• Your task:
Reproduce, please, only the lines from the first line below to the line containing "(742, 1208) none", inclusive.

Revision tracking records:

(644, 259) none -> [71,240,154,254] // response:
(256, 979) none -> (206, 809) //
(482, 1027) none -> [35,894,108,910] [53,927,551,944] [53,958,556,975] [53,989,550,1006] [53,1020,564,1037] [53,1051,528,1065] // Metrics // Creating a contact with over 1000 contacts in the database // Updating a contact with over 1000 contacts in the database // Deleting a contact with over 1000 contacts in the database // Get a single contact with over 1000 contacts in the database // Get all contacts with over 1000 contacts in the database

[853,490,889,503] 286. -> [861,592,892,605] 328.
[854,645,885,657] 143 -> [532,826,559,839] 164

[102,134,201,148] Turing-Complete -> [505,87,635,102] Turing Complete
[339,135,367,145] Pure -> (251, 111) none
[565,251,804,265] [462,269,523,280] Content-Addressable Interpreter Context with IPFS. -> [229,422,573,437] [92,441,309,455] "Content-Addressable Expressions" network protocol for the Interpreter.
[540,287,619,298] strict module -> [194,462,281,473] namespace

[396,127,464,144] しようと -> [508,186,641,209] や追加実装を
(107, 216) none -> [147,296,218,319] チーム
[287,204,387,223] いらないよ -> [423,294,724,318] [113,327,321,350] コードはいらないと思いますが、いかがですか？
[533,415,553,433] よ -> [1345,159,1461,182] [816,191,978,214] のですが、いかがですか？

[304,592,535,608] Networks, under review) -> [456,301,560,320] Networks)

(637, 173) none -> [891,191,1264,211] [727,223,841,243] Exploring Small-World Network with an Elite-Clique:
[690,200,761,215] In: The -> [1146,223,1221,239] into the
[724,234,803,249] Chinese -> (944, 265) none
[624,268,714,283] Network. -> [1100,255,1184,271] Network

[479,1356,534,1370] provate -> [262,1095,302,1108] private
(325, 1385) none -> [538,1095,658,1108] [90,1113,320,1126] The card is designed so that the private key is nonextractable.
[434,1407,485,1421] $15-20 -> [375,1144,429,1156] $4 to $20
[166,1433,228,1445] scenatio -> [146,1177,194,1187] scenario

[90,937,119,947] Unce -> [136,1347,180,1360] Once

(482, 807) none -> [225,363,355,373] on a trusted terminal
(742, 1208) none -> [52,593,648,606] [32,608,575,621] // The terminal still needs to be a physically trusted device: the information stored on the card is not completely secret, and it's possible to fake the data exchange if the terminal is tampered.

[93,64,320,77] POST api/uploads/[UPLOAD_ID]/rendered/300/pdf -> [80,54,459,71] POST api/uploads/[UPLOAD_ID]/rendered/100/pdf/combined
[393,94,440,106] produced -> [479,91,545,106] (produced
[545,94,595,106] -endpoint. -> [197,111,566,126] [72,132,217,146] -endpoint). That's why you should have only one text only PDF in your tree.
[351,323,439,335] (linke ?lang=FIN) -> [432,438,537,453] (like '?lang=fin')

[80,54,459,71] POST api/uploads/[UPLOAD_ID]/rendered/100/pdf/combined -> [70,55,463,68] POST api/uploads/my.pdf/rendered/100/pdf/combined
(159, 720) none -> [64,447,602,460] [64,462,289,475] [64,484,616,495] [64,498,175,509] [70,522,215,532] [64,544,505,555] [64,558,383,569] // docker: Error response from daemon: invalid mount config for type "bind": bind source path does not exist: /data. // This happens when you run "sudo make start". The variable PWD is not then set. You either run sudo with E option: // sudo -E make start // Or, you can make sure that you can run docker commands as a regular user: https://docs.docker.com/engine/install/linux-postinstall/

• Answer for the task:
(644, 259) none -> [71,240,154,254] // response:
(256, 979) none -> (206, 809) //
(482, 1027) none -> [35,894,108,910] [53,927,551,944] [53,958,556,975] [53,989,550,1006] [53,1020,564,1037] [53,1051,528,1065] // Metrics // Creating a contact with over 1000 contacts in the database // Updating a contact with over 1000 contacts in the database // Deleting a contact with over 1000 contacts in the database // Get a single contact with over 1000 contacts in the database // Get all contacts with over 1000 contacts in the database

[853,490,889,503] 286. -> [861,592,892,605] 328.
[854,645,885,657] 143 -> [532,826,559,839] 164

[102,134,201,148] Turing-Complete -> [505,87,635,102] Turing Complete
[339,135,367,145] Pure -> (251, 111) none
[565,251,804,265] [462,269,523,280] Content-Addressable Interpreter Context with IPFS. -> [229,422,573,437] [92,441,309,455] "Content-Addressable Expressions" network protocol for the Interpreter.
[540,287,619,298] strict module -> [194,462,281,473] namespace

[396,127,464,144] しようと -> [508,186,641,209] や追加実装を
(107, 216) none -> [147,296,218,319] チーム
[287,204,387,223] いらないよ -> [423,294,724,318] [113,327,321,350] コードはいらないと思いますが、いかがですか？
[533,415,553,433] よ -> [1345,159,1461,182] [816,191,978,214] のですが、いかがですか？

[304,592,535,608] Networks, under review) -> [456,301,560,320] Networks)

(637, 173) none -> [891,191,1264,211] [727,223,841,243] Exploring Small-World Network with an Elite-Clique:
[690,200,761,215] In: The -> [1146,223,1221,239] into the
[724,234,803,249] Chinese -> (944, 265) none
[624,268,714,283] Network. -> [1100,255,1184,271] Network

[479,1356,534,1370] provate -> [262,1095,302,1108] private
(325, 1385) none -> [538,1095,658,1108] [90,1113,320,1126] The card is designed so that the private key is nonextractable.
[434,1407,485,1421] $15-20 -> [375,1144,429,1156] $4 to $20
[166,1433,228,1445] scenatio -> [146,1177,194,1187] scenario

[90,937,119,947] Unce -> [136,1347,180,1360] Once

(482, 807) none -> [225,363,355,373] on a trusted terminal
(742, 1208) none -> [52,593,648,606] [32,608,575,621] // The terminal still needs to be a physically trusted device: the information stored on the card is not completely secret, and it's possible to fake the data exchange if the terminal is tampered.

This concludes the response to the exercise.